Journal de bord sur l'Ocean Viking #1 : À l’ancre, Siracusa
Chaque semaine, suivez le récit de notre collègue Camille, en mission à bord de l’Ocean Viking, un bateau de sauvetage en Méditerranée. Plongez au coeur des défis quotidiens, des moments de solidarité et des réalités humaines que vivent les équipes et les rescapé.e.s en mer.
Jeudi 17 octobre 2024
Météo : Légère brise, mer calme
« L’Ocean Viking est prêt à partir en mer ». La nouvelle est tombée samedi après-midi après une longue attente. Moins de 48h plus tard je prenais mon vol pour Catania, en Sicile, pour rejoindre Syracuse ou le bateau attendait tout l’équipage.
Arrivée au port alors que le bateau est à ancre, j’ai juste quelques minutes pour m’acheter un morceau de pizza avant mon embarquement. Il est 19 h, le soleil se couche a l’horizon et il fait encore doux. Je monte à bord du bateau taxi et vois déjà l’Ocean Viking au loin ; il est tout brillant et paraît si grand dans la nuit.
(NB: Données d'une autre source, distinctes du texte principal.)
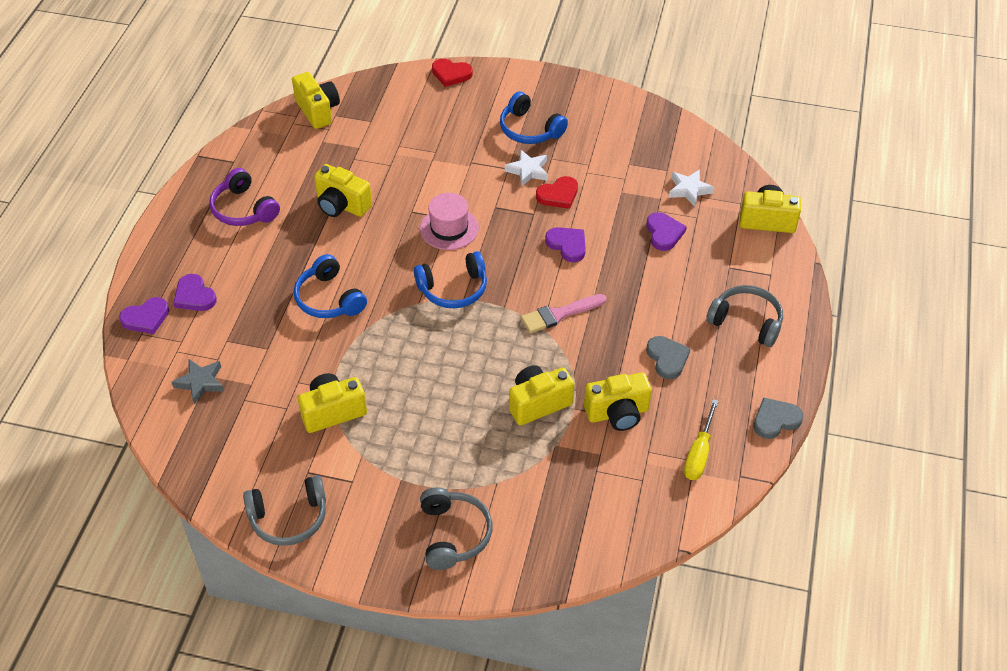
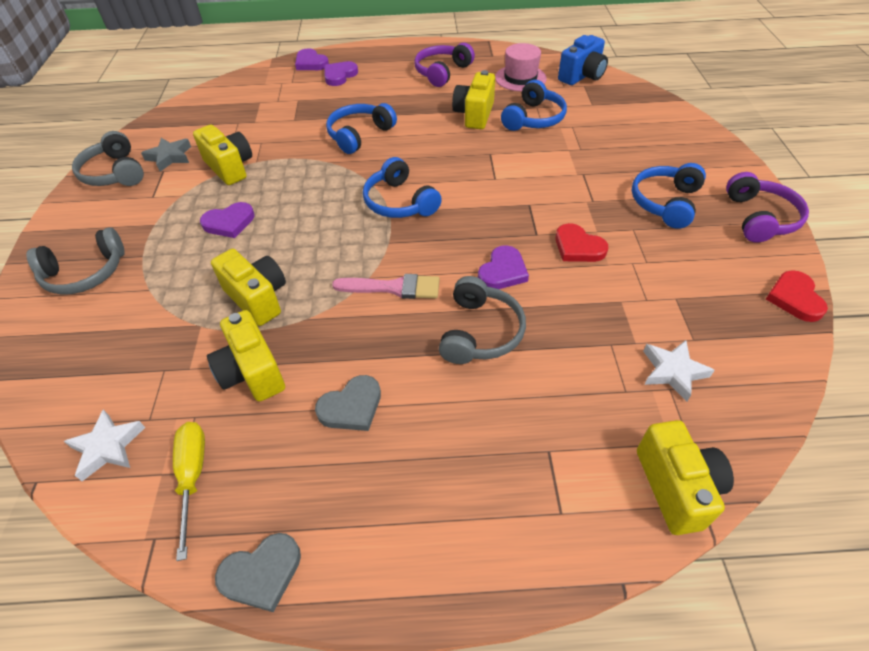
camera: 75 degrees right, 0 degrees up
(200, 382) = (252, 99): grey star -> grey star (170, 157)
(318, 111) = (582, 76): yellow camera -> blue camera
(372, 166) = (533, 118): none -> blue headphones
(449, 228) = (480, 181): pink hat -> pink hat (520, 78)
(451, 74) = (700, 133): red heart -> red heart (794, 298)
(528, 171) = (599, 215): white star -> white star (107, 447)
(559, 314) = (393, 288): pink brush -> pink brush turned 135 degrees clockwise
(568, 89) = (759, 218): none -> purple headphones
(664, 233) = (573, 359): purple heart -> purple heart (229, 223)
(699, 453) = (192, 476): yellow screwdriver -> yellow screwdriver turned 75 degrees clockwise
(746, 322) = (448, 494): grey headphones -> grey headphones (480, 332)
(775, 420) = (262, 573): grey heart -> grey heart turned 105 degrees clockwise

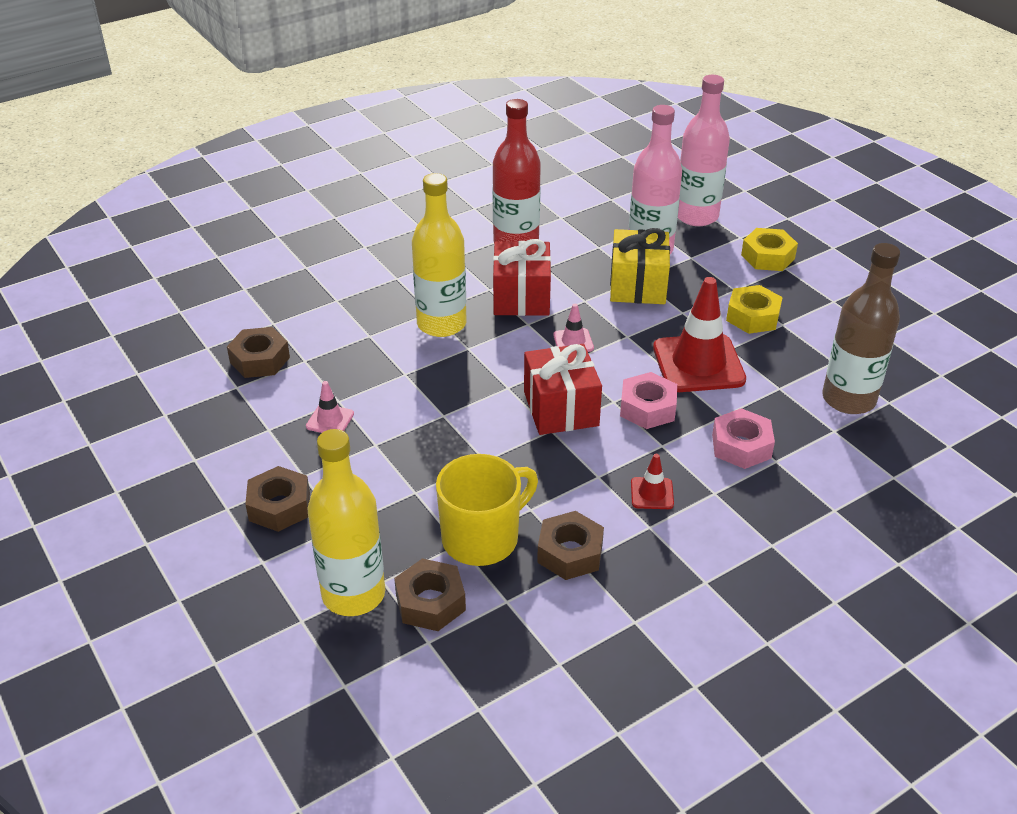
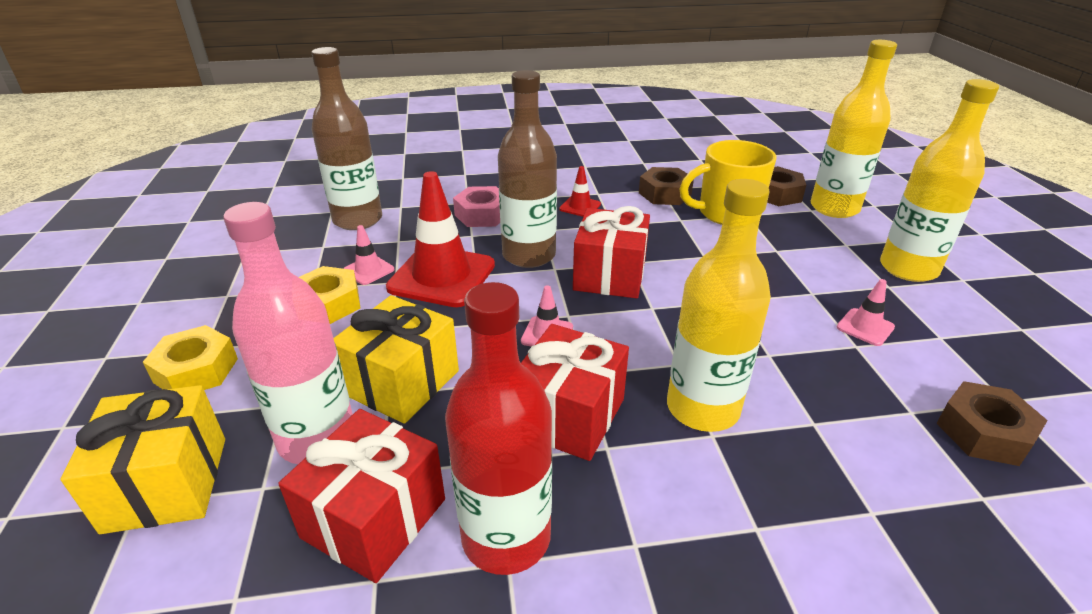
camera: 155 degrees left, 5 degrees down
(279, 506) = (908, 269): brown nut -> yellow bottle
(583, 232) = (374, 518): none -> red gift
(647, 408) = (529, 255): pink nut -> brown bottle
(696, 216) = (167, 483): pink bottle -> yellow gift
(763, 351) = (368, 270): none -> pink traffic cone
Je me dis que c’est sans doute comme ça que les rescapé.es le voient pour la première fois quand les sauvetages ont lieu la nuit.
Quand je remets mes pieds sur le bateau, émue, c’est Ralph qui est au boat landing, et c’est lui qui me tend la main pour que je monte à bord via l’échelle, en essayant de ne pas vaciller avec mon sac de 21,6 kilos sur le dos. Je retrouve certain.es collègues sur le deck ; on s’embrasse chaleureusement tandis qu’avec les nouveaux visages, c’est plus timide, on se serre la main, mais je sais que d’ici quelques jours, tout sera différent.
Les premiers jours sont toujours un peu comme ça : on se réapprivoise, on se forme, on s’entraîne. Il faut aussi préparer l’équipage pour les sauvetages à venir. La logistique est immense : il faut que tout soit prêt. On prépare les rescue kits, on nettoie les containers où ils et elles dormiront bientôt, on fait l’inventaire des médicaments. Chaque geste compte, chaque tâche rapproche un peu plus le bateau du départ. Les journées sont longues, rythmées par la rigueur maritime (et ils ne rigolent pas sur la ponctualité), les repas sont toujours servis beaucoup trop tôt à mon goût (17 h 45), mais l’air de la mer nous fatigue tellement qu’on va toujours dormir assez tôt.
On peut sentir dans l’air que tout le monde a très envie de partir dans la zone de Search and Rescue, mais on sait aussi que rien ne doit être laissé au hasard et qu’il faut qu’on soit vraiment prêt.es avant de larguer les amarres.